Möglich ist das durch die tabellarische Konstellation in der Bundesliga. Sollten sich mit dem SC Magdeburg und den Füchsen Berlin beide potenziellen diesjährigen Champions-League-Sieger über Platz eins und zwei in der Liga qualifizieren, geht der dritte deutsche Startplatz an den Gewinner von Hamburg – was nicht nur bei Pytlick für zusätzliche Motivation sorgt.
"Mein Ziel war es, mich mit einem Titel zu verabschieden, das ist die letzte Chance", sagte Flensburgs scheidender Nationalmannschaftskapitän Johannes Golla.
"Alle haben Bock auf dieses Wochenende", sagte Melsungens Nationalspieler Timo Kastening im Interview dem HR: "Es geht um einen europäischen Titel und zusätzlich auch noch um die Champions-League-Qualifikation. Das ist Ansporn genug."
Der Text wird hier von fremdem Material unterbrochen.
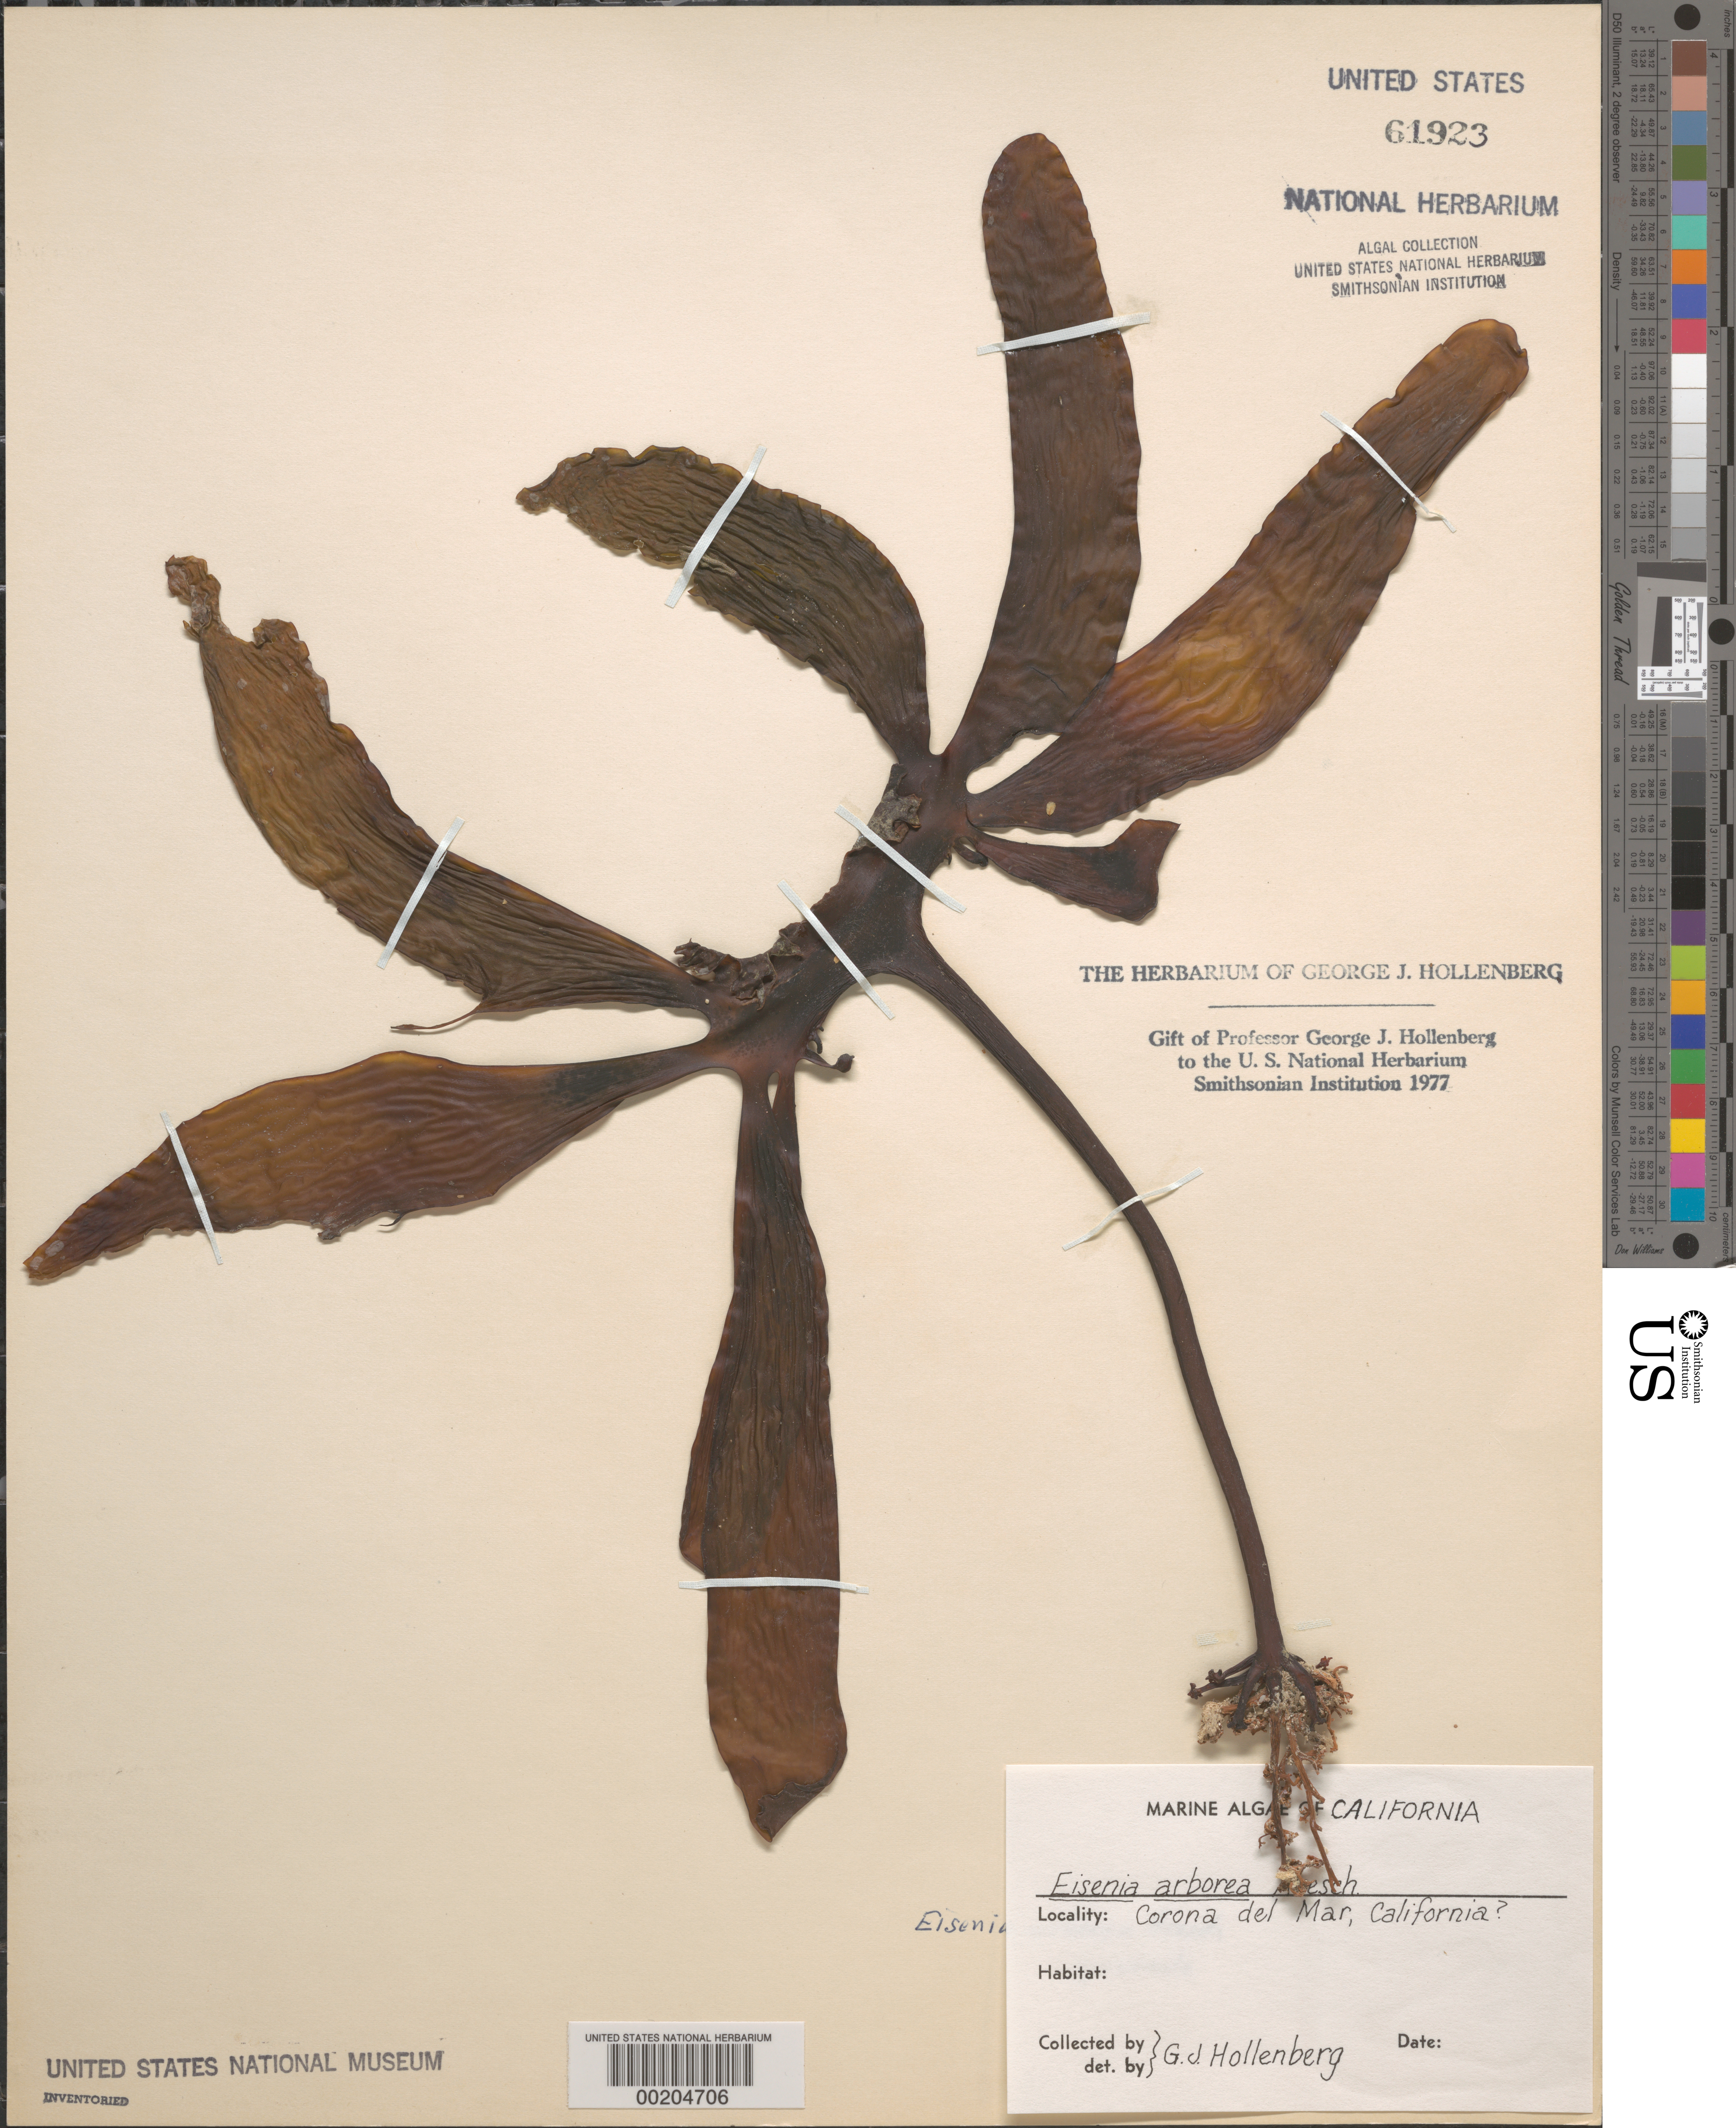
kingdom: Chromista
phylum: Ochrophyta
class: Phaeophyceae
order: Laminariales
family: Lessoniaceae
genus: Eisenia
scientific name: Eisenia arborea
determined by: Hollenberg, George J.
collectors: G. Hollenberg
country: United States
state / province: California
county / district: Orange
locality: Corona del Mar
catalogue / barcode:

Während die MT noch immer den ersten Pokal der Vereinsgeschichte jagt und Flensburg nach den Triumphen 2024 und 2025 zu gern als erstes Team den Gold-Hattrick in dem Wettbewerb perfekt machen würde, brennen die Kieler darauf, nach 2024 nicht die nächste titellose Spielzeit zu erleben.
Die Spieler verspüren aber "schon Vorfreude, dass wir in einer Saison mit Höhen und Tiefen noch eine Chance haben, um einen Titel zu spielen", sagte Nationalspieler Rune Dahmke: "Wir haben das Bedürfnis, nochmal ein echtes Highlight zu kreieren".
Gleiche Konstellation wie 2025
Egal, wie es kommt: Ein gutes halbes Jahr vor der Heim-WM verspricht das Finalturnier in der Hansestadt ein Handballfest – womöglich sogar mit einem deutschen Traumfinale. Dafür muss Rekordmeister Kiel im ersten Halbfinale am Samstag (12.30 Uhr) aber zunächst den französischen Vorjahreszweiten Montpellier HB besiegen, den zweiten Teilnehmer fürs Endspiel am Sonntag (18.00 Uhr) spielen Flensburg und Melsungen (Samstag, 15.30 Uhr/alle Dyn) aus.
Pikante Randnotiz: Im vergangenen Jahr hatte es an gleicher Stelle exakt die gleichen Halbfinalduelle gegeben. Seinerzeit setzten sich Flensburg und Montpellier durch. "Das bedeutet alles nichts", betont Flensburgs Nationalspieler Marko Grgic: "Es geht bei 0:0 los."
Die European League ist übrigens seit Jahren eine ziemlich deutsche Angelegenheit. Seit 2004 kam der Sieger nur zweimal nicht aus der Bundesliga (Lissabon 2022, Pick Szeged 2014). Kiel, Frisch Auf Göppingen und Magdeburg sind mit vier Titeln Rekordsieger. Flensburg gewann den Wettbewerb bislang insgesamt dreimal, Melsungen und Montpellier noch nie.